Hillary Clinton’s publisher, New York-based Simon & Schuster, will reimburse the government the amount of a first-class air fare ticket for each leg of the trip for both Hillary Clinton and her two aides.

That reimbursement would total between $11,958 to $16,164, based on fares quoted by several airlines.

That would leave taxpayers to absorb between $53,196 (77 percent) and $57,402 (82 percent) for the flights. The Secret Service protection the first lady is always provided would be extra.

“The security comes at some expense to the taxpayer and we regret that, but the Secret Service made a recommendation and we listened to them,” said Neel Lattimore, deputy press secretary for Hillary Clinton.

However, there is a precedent for presidents’ wives using government planes for personal book tours. Barbara Bush used a military jet, at taxpayers expense, to promote her book about the Bush’s dog Millie, which became a best-seller.

But in an atmosphere of cost-cutting and budgetbalancing, critics said Hillary Clinton should have found a less expensive alternative than the $2,890-an-hour Air Force plane.

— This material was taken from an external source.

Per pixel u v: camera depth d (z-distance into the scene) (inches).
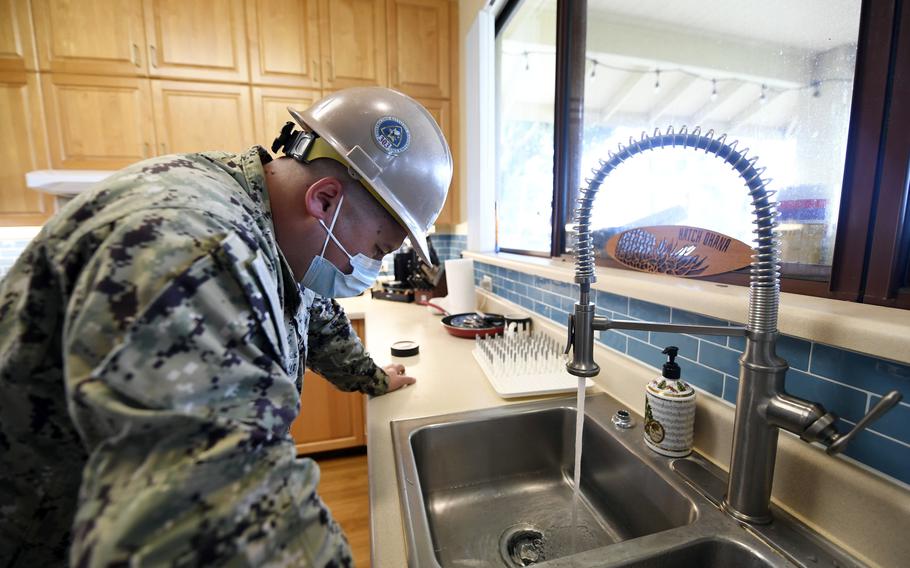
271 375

David Keating, executive vice president of the National Taxpayers Union, a nonpartisan group that advocates lower taxes, said Hillary Clinton could have chartered a jet or done live video presentations.

Using the Air Force jet “is the most expensive way to tackle this,” Keating said.

The exact cost of the trip won’t be known until some weeks after the final leg of the tour is complete, Lattimore said.

But based on information from airlines, the first leg of Hillary Clinton’s tour, which took her to Arkansas, Michigan, Illinois, New York and Boston in early January, involved about 10 hours of flying time. That means the trip cost about $28,900.

The second leg of the tour, scheduled for early February, stops in Denver, Los Angeles, San Francisco and Dallas. The trip involves about 14 hours of flying time, based on airline information, meaning the second leg will cost about $40,460.